If the company reaches the $100 billion benchmark, it will 4 times outnumber the valuation of Lyft, Uber’s major rival, hitting $34.3 billion during the IPO.
Uber plans to sell $10 billion worth of stock, listing 180 million shares at between $44 and $50 per share.
According to Uber’s filing, the company finally turned a profit of $997 million in 2018. It happened largely due to selling parts of its business in Russia and southeast Asia. Excluding these gains, Uber lost $1.8 billion. However, it’s much less than Uber’s net loss of $4 billion in 2017.
In 2018, the revenue growth rate also slowed down. It rose a moderate 42% up to $11.3 billion, after it more than doubled in 2017. Uber’s prospectus shows that the company’s gains significantly depend on just 5 cities, which comprise almost a quarter of its total bookings. These cities include New York, Los Angeles, San Francisco, Sao Paulo and London.
The number of Uber’s monthly users increased by 34% and reached 91 million people.
According to the company’s CEO Mr. Khosrowshashi, Uber “will not shy away from making short-term financial sacrifices where we see clear long-term benefits”.

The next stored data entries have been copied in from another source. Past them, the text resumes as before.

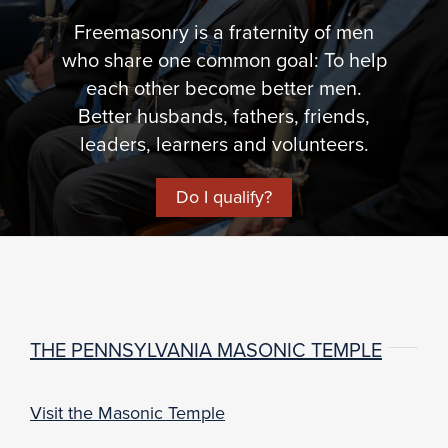
Freemasonry is a fraternity of men
who share one common goal: To help
each other become better men.
Better husbands, fathers, friends,
leaders, learners and volunteers.
Do I qualify?
THE PENNSYLVANIA MASONIC TEMPLE
Visit the Masonic Temple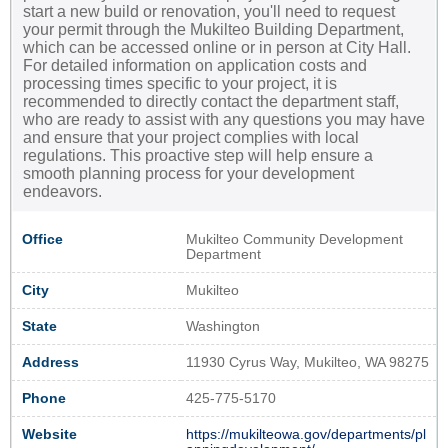
start a new build or renovation, you'll need to request
your permit through the Mukilteo Building Department,
which can be accessed online or in person at City Hall.
For detailed information on application costs and
processing times specific to your project, it is
recommended to directly contact the department staff,
who are ready to assist with any questions you may have
and ensure that your project complies with local
regulations. This proactive step will help ensure a
smooth planning process for your development
endeavors.
Office
Mukilteo Community Development
Department
City
Mukilteo
State
Washington
Address
11930 Cyrus Way, Mukilteo, WA 98275
Phone
425-775-5170
Website
https://mukilteowa.gov/departments/pl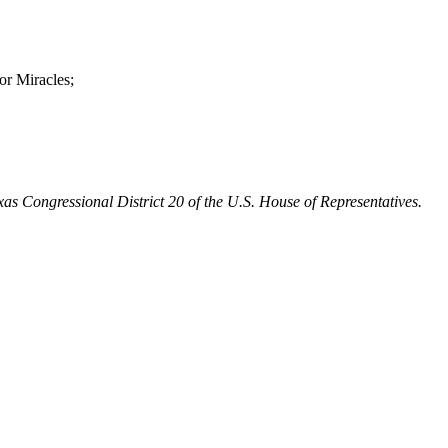
or Miracles;
Texas Congressional District 20 of the U.S. House of Representatives.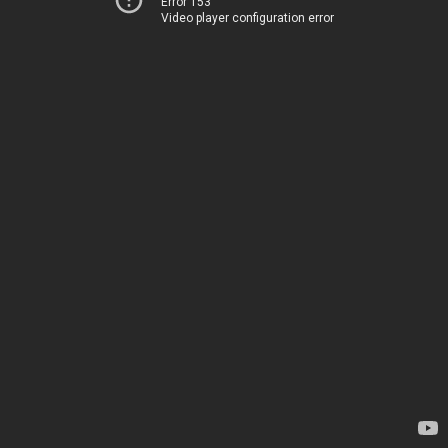
Error 153
Video player configuration error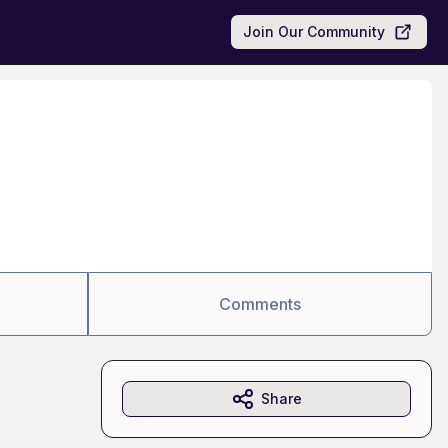
Join Our Community
Comments
Share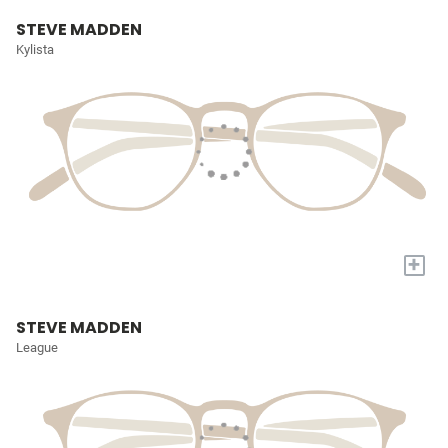
STEVE MADDEN
Kylista
+
STEVE MADDEN
League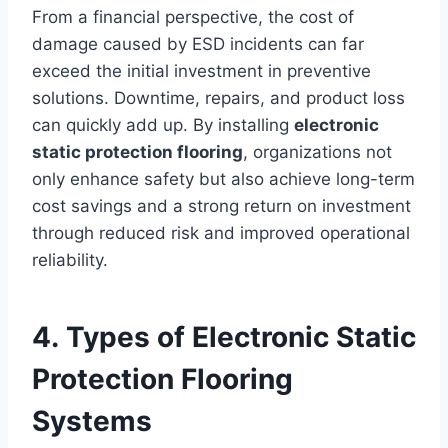
From a financial perspective, the cost of
damage caused by ESD incidents can far
exceed the initial investment in preventive
solutions. Downtime, repairs, and product loss
can quickly add up. By installing
electronic
static protection flooring
, organizations not
only enhance safety but also achieve long-term
cost savings and a strong return on investment
through reduced risk and improved operational
reliability.
4. Types of Electronic Static
Protection Flooring
Systems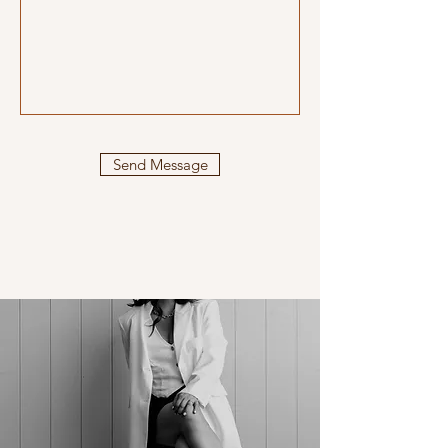
Send Message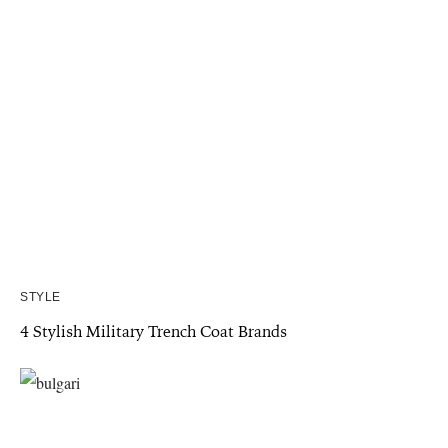
STYLE
4 Stylish Military Trench Coat Brands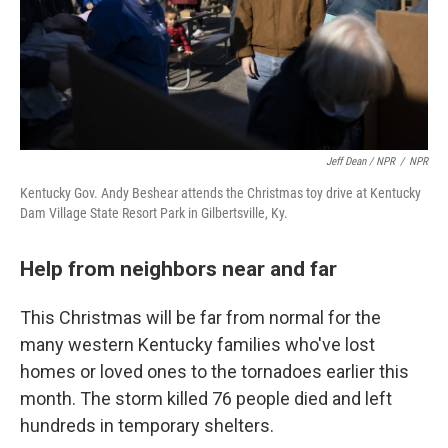
Jeff Dean / NPR
/
NPR
Kentucky Gov. Andy Beshear attends the Christmas toy drive at Kentucky
Dam Village State Resort Park in Gilbertsville, Ky.
Help from neighbors near and far
This Christmas will be far from normal for the
many western Kentucky families who've lost
homes or loved ones to the tornadoes earlier this
month. The storm killed 76 people died and left
hundreds in temporary shelters.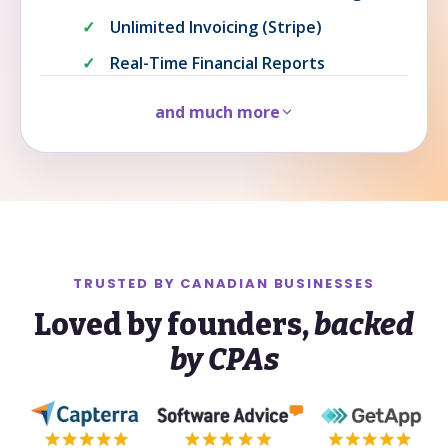
Unlimited Invoicing (Stripe)
Real-Time Financial Reports
and much more
TRUSTED BY
CANADIAN
BUSINESSES
Loved by founders,
backed
by CPAs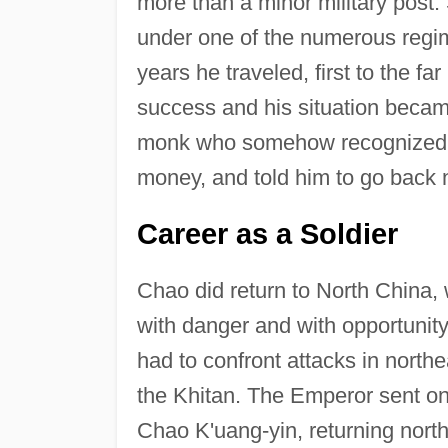
more than a minor military post. 
under one of the numerous regim
years he traveled, first to the f
success and his situation became
monk who somehow recognized t
money, and told him to go back 
Career as a Soldier
Chao did return to North China, 
with danger and with opportunity.
had to confront attacks in north
the Khitan. The Emperor sent one
Chao K'uang-yin, returning north 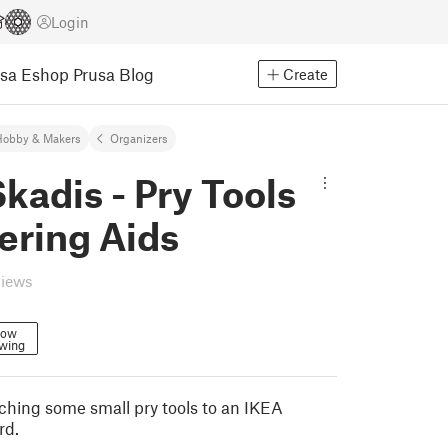
Login
usa Eshop
Prusa Blog
Create
Hobby & Makers
Organizers
kadis - Pry Tools
ering Aids
views
low
owing
aching some small pry tools to an IKEA
rd.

The Uber’s offering is expected to reverberate across the world’s financial markets and strengthen the company’s position among tech giants. However, Uber’s prospectus revealed questions about the company’s sustainability.
Uber’s major competitor in North America – Lyft – also went public last month and was valued at $24 billion. On the second day of trading, Lyft shares fell below its offering price, as investors were uncertain about the company’s prospects of turning a profit.
Recently, Uber has purchased Careem, its major competitor in the Middle East, for $3.1 billion to ease the rivalry in the region. Uber also attracted new investments form the Japanese conglomerate SoftBank.
Answering to more than 60,000 drivers, who threatened to file arbitration cases against the company, Uber promised to award cash bonuses, ranging from $100 to $10,000 based on the driver’s track record at Uber. Drivers will be able to use their bonuses to buy Uber stock at its IPO price.
Uber’s funding: the major investors
The major winners from the Uber stock IPO will be its early investors and founders, having large stakes in the company’s stock. According to Uber’s prospectus, the major shareholders are Softbank (16%), Benchmark (11%), Public Investment Fund from Saudi Arabia (5%), Alphabet (5%) and Mr. Kalanick, who owns (9%).
All in all, in 2018 Uber was funded by 96 different individual and corporate investors and raised over $22 billion, which makes it the #1 rated unicorn in the world.